Dellen und Druckstellen im Parkett verschwinden durch gezieltes Anfeuchten der betreffenden Stelle. Durch die Feuchtigkeit quellen die zerdrückten Holzfasern im Parkett auf und gleichen die Delle aus. Ein feuchtes Tuch sowie ein Bügeleisen drüber, verstärken den Effekt.

Parkett abschleifen oder Diele austauschen

Können Schadstellen nicht mehr repariert werden, hilft nur noch das Abschleifen des Parketts oder das Austauschen der Parkettdiele. Wie oft ein Parkettboden abgeschliffen werden kann, richtet sich in erster Linie nach der Dicke seiner Echtholz-Schicht. Hier bestehen material- und aufbaubedingte Unterschiede bei Massivholz-Parkett und mehrschichtigem Parkett. Wir empfehlen eine Dicke von 3 bis 4 mm.

Pro Schleifgang werden ca. 0,5 mm des Holzbodens abgetragen.

  • Willst Du eine einzelne Parkettdiele austauschen, bohrst Du in alle 4 Ecken der auszuwechselnden Parkettdiele, jeweils 10 mm vom Rand entfernt, ein Loch. Jetzt sägst Du mit der Handkreissäge von Bohrloch zu Bohrloch – ruhig über das Loch hinaus bis kurz vor den Rand.
  • Entferne alle herausgesägten Teile der Diele und reinige Nuten und Federn von Schmutz. An der neuen Parkettdiele die Nutwange an Stirn- und Längsseiten mit einer Eintauchsäge abschneiden und die Sägetiefe auf 4–5 mm einstellen.
  • Nun das Austauschelement probeweise in die Lücke einsetzen und auf Passgenauigkeit prüfen. Ziehe mit einem Glassauger oder Klebestreifen das Element wieder heraus. Nun kannst Du rundum die Nuten- und Federoberseiteneinleimen und die Parkettdiele einsetzen.
  • Beschwere die neue Parkettdiele etwa 24 Stunden mit Steinen, bis der Leim getrocknet ist. Herausquellenden Leim solltest Du sofort mit einem sauberen Tuch oder Schwamm abwischen.

Parkett verlegen

Parkett ist ein edler und natürlicher Bodenbelag mit einer langen Lebensdauer, wenn er richtig behandelt wird. Wir zeigen Dir, wie Du Parkett verlegst und worauf Du bei der Verlegung von Parkett achten solltest.

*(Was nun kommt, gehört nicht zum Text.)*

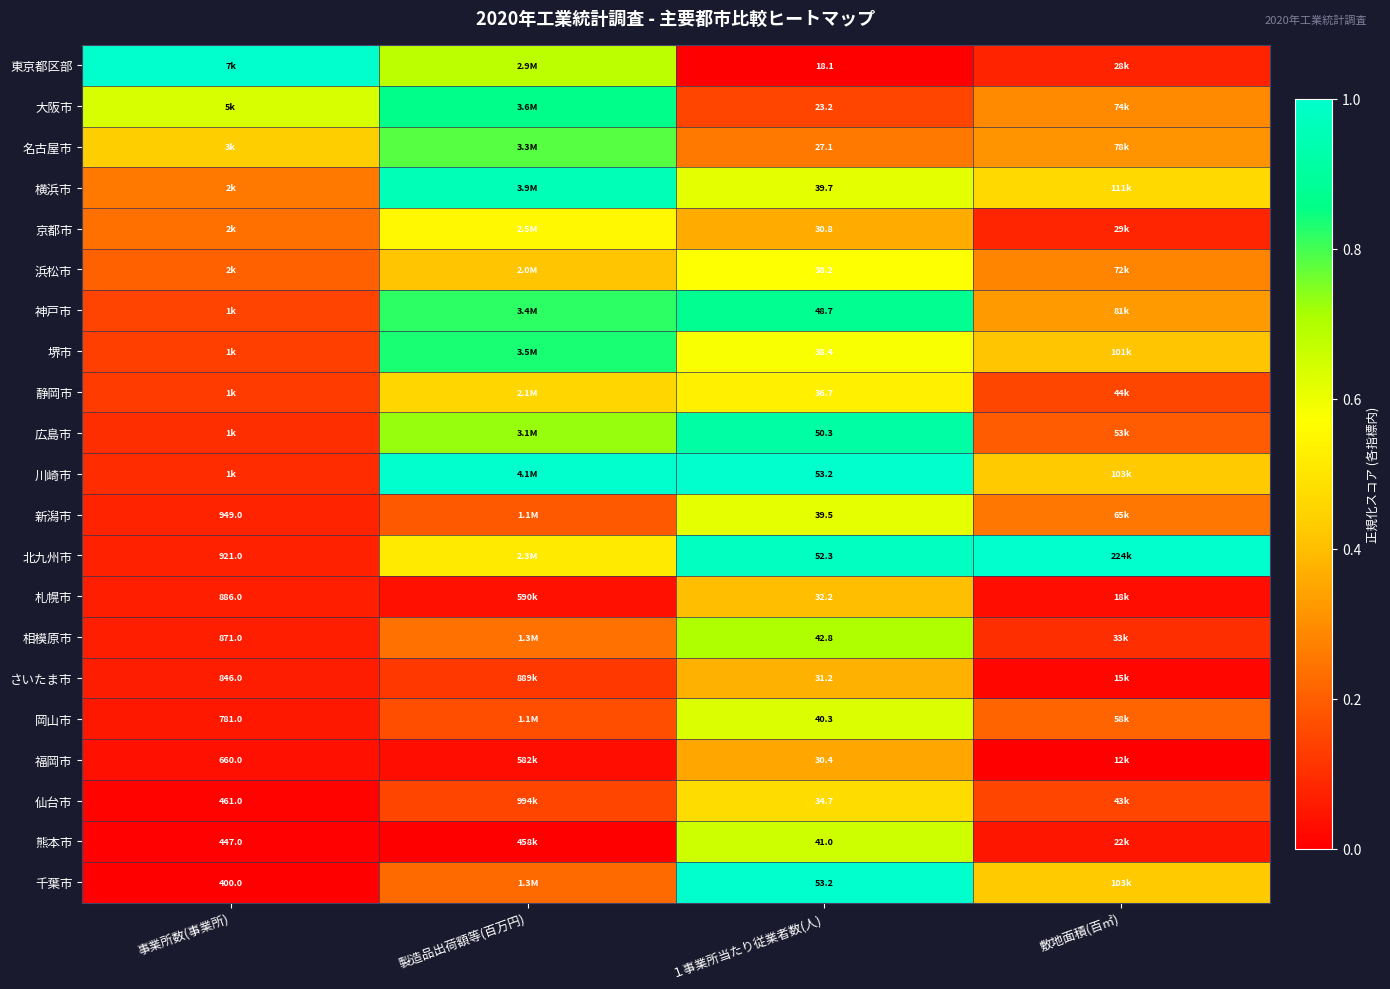

At １事業所当たり従業者数(人), list the series in order from smallest to largest.

東京都区部, 大阪市, 名古屋市, 福岡市, 京都市, さいたま市, 札幌市, 仙台市, 静岡市, 浜松市, 堺市, 新潟市, 横浜市, 岡山市, 熊本市, 相模原市, 神戸市, 広島市, 北九州市, 川崎市, 千葉市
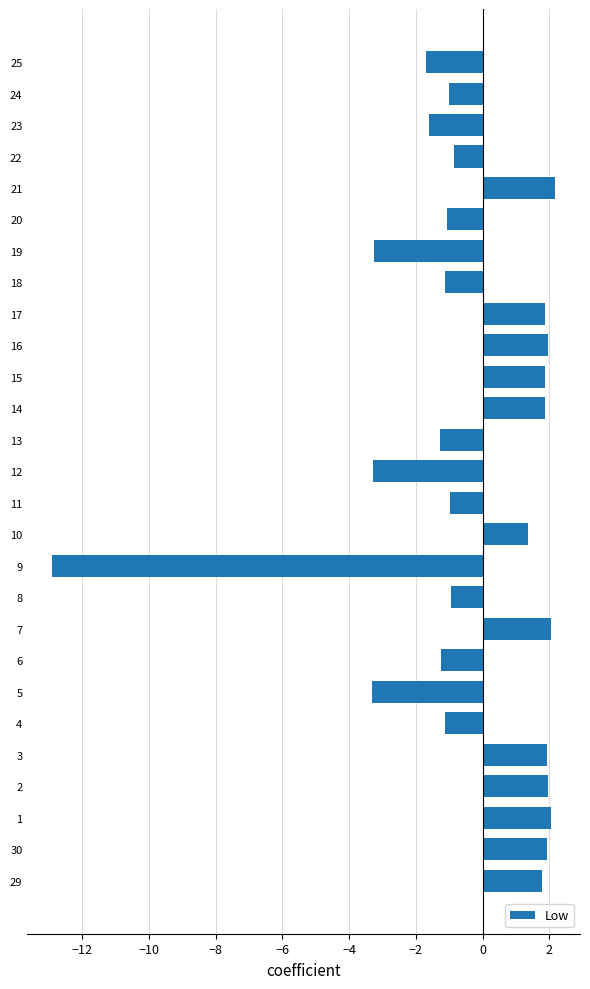

The chart shows a value of -2.1 at 23. True or false?

False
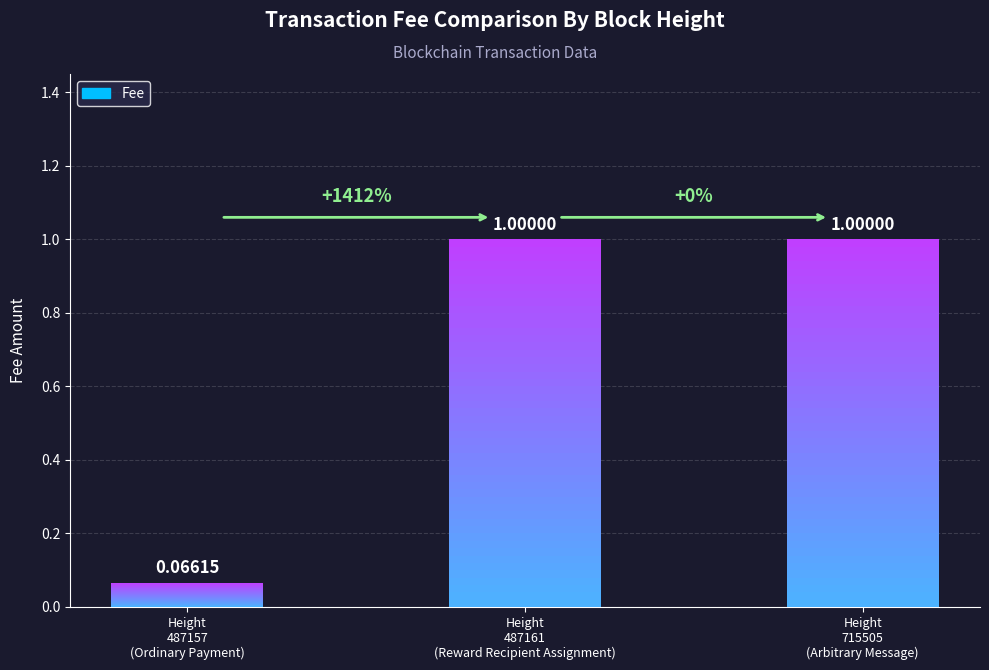

Rank the categories by value from highest to lowest.

Height
487161
(Reward Recipient Assignment), Height
715505
(Arbitrary Message), Height
487157
(Ordinary Payment)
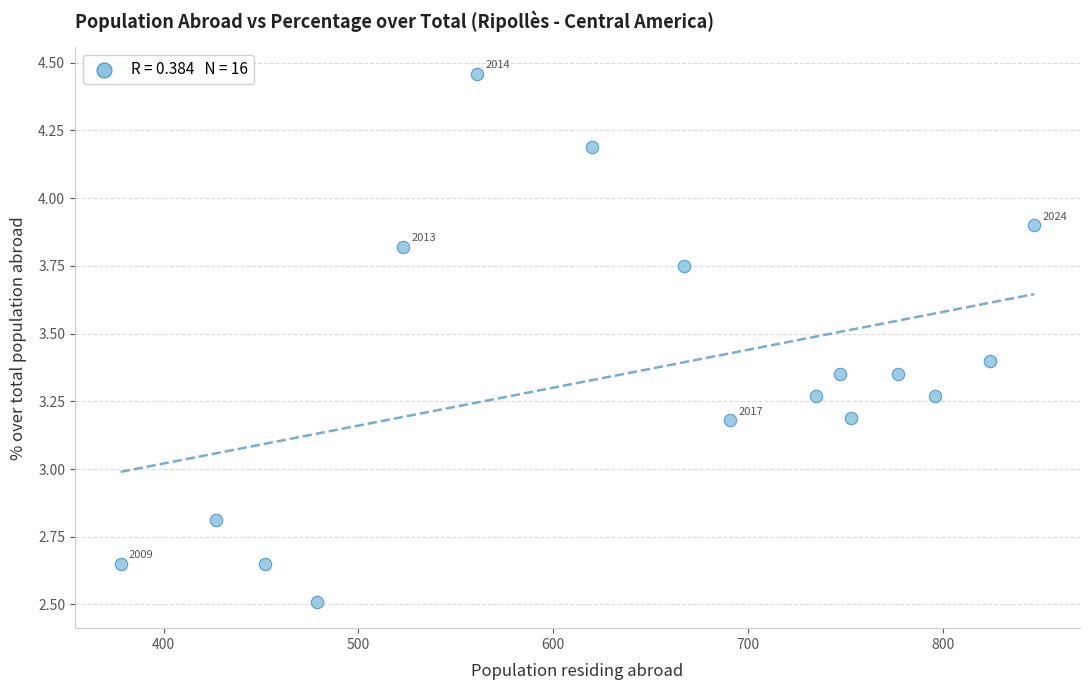

What is the range of X values (max minus min)?

469.0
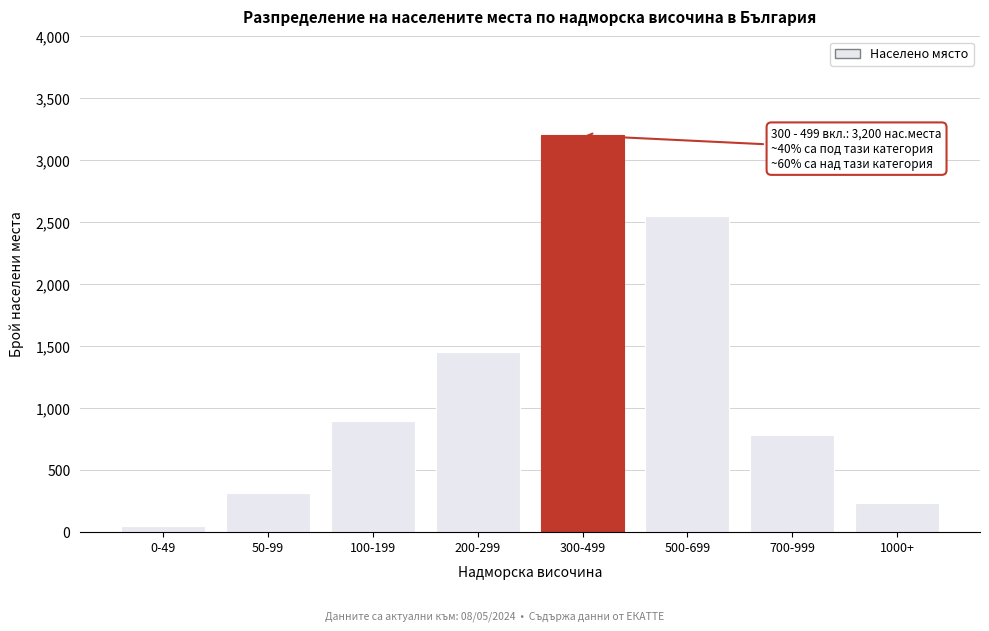

Reading left to right, transcribe all the data shown in this chart.

0-49=45	50-99=312	100-199=890	200-299=1450	300-499=3200	500-699=2550	700-999=780	1000+=230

Parkett schützen & Kratzer vorbeugen

Da Parkett ein äußerst empfindlicher Bodenbelag ist, sollte man verstärkt darauf achten, dass erst gar kein Dreck in der Wohnung landet. Straßenschuhe bleiben draußen. Krümel und sichtbaren Schmutz solltest Du regelmäßig entfernen.

Zusätzlich kannst Du Bereiche, die besonders stark genutzt werden, z. B. Flur und Eingangsbereich mit Schmutzfangmatten und Läufern schützen. Auch Filzgleiter unter den Möbelstücken sowie weiche Rollen an den Stühlen schonen Deinen Parkettboden.